Stored data entries:
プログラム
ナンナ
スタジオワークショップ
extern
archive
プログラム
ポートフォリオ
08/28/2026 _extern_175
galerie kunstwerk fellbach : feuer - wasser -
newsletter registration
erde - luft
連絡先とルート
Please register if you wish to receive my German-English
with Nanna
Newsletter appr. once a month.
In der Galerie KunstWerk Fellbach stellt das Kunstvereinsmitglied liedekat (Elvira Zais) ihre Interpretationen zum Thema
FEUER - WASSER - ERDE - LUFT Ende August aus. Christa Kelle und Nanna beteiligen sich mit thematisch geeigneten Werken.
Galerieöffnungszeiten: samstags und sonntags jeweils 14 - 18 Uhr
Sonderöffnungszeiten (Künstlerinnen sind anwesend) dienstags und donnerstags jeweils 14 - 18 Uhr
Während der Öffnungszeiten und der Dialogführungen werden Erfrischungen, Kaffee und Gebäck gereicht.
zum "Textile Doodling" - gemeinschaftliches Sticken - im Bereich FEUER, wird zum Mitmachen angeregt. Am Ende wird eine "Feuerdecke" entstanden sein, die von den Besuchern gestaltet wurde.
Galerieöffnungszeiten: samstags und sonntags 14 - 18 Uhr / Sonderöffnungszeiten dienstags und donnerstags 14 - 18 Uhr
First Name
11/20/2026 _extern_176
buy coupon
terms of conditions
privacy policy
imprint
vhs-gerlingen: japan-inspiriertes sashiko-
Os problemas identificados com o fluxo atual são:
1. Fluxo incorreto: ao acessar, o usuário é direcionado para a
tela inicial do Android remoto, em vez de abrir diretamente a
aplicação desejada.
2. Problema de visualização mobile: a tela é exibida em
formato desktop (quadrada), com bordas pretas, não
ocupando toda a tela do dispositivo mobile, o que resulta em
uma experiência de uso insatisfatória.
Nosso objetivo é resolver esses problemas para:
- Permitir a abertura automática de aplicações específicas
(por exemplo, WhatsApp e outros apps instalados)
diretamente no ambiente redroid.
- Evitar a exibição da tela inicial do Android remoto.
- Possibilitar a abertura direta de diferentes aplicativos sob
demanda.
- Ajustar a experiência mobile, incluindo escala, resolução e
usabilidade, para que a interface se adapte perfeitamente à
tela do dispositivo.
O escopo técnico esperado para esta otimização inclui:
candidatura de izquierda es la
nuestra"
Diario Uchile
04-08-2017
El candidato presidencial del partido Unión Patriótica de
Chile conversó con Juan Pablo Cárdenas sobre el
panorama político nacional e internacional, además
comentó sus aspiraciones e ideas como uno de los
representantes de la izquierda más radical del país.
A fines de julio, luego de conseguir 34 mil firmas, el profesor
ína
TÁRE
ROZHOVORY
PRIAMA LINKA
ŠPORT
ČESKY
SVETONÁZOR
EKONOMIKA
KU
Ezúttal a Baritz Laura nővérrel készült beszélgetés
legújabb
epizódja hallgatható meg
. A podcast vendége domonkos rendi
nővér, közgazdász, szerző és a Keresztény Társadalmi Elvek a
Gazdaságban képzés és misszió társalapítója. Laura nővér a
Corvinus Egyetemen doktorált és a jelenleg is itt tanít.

...

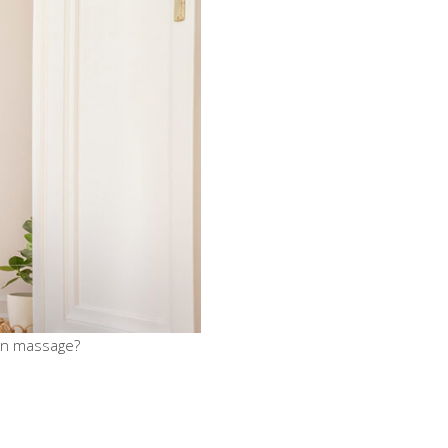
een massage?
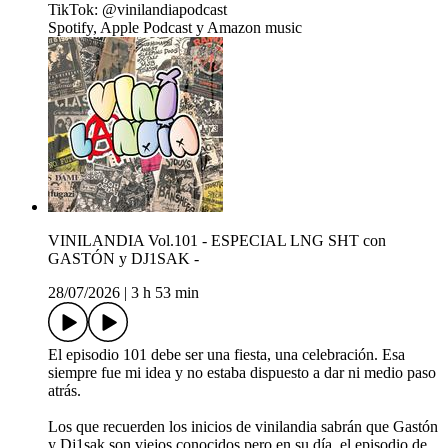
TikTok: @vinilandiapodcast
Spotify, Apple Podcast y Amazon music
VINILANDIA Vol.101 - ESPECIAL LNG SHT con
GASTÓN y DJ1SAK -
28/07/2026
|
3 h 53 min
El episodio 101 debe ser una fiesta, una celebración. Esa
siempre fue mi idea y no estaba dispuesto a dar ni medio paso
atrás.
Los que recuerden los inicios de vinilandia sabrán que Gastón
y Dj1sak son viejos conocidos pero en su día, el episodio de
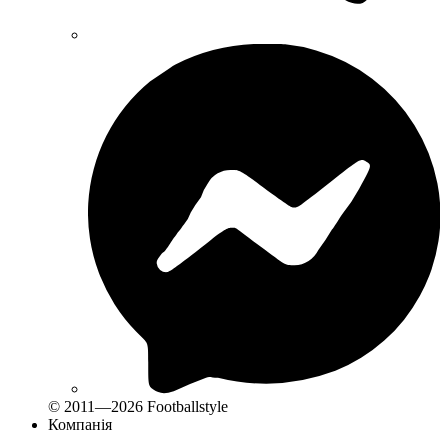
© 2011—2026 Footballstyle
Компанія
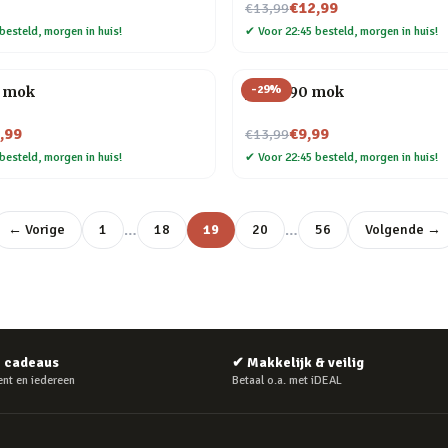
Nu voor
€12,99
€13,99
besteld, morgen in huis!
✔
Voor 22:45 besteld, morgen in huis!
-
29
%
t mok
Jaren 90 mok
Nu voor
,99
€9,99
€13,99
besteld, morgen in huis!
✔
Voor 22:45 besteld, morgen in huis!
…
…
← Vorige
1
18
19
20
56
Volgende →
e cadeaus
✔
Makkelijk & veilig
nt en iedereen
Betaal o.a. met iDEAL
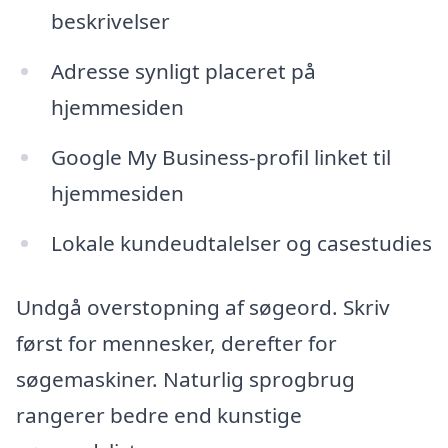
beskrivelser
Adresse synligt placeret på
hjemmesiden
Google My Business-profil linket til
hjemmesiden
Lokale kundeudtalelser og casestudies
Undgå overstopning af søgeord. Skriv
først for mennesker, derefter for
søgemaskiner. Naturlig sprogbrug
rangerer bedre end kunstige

...

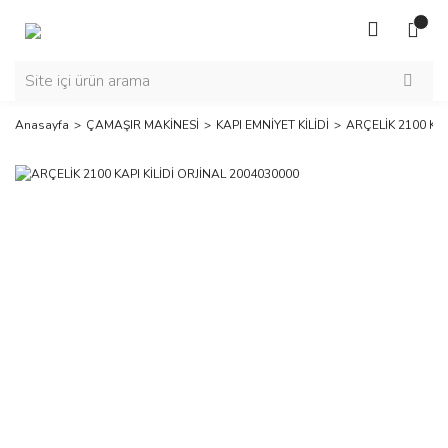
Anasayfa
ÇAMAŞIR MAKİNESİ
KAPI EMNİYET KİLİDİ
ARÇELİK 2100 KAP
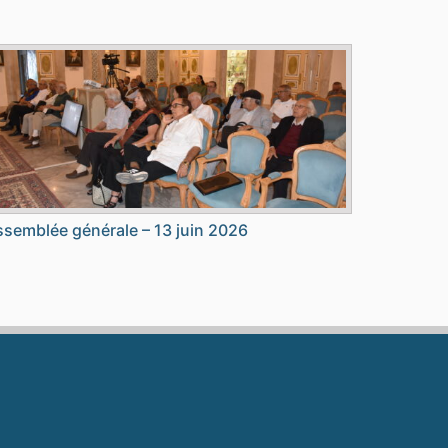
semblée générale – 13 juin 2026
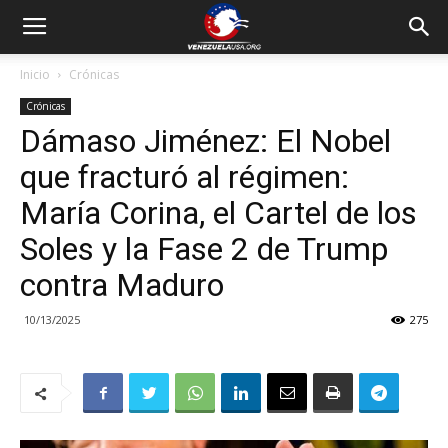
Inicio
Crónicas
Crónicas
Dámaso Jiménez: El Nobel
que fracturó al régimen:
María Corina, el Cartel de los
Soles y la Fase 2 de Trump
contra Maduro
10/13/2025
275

> **Written task**
Every line above that holds the word "izquierda" needs to be copied.

> **Exercise response**
candidatura de izquierda es la
representantes de la izquierda más radical del país.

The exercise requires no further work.